• What this task involves
Reproduce, exactly and in full, the records that follow, minus any pictures.

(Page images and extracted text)
# # # # #

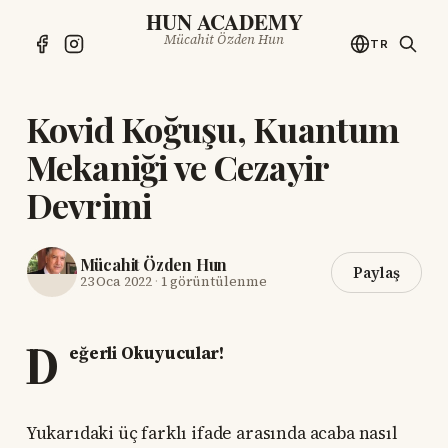
HUN ACADEMY
Mücahit Özden Hun
TR
Kovid Koğuşu, Kuantum
Mekaniği ve Cezayir
Devrimi
Mücahit Özden Hun
Paylaş
23 Oca 2022
·
1 görüntülenme
D
eğerli Okuyucular!
Yukarıdaki üç farklı ifade arasında acaba nasıl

# # # # #

• Exercise output
HUN ACADEMY
Mücahit Özden Hun
TR
Kovid Koğuşu, Kuantum
Mekaniği ve Cezayir
Devrimi
Mücahit Özden Hun
Paylaş
23 Oca 2022
·
1 görüntülenme
D
eğerli Okuyucular!
Yukarıdaki üç farklı ifade arasında acaba nasıl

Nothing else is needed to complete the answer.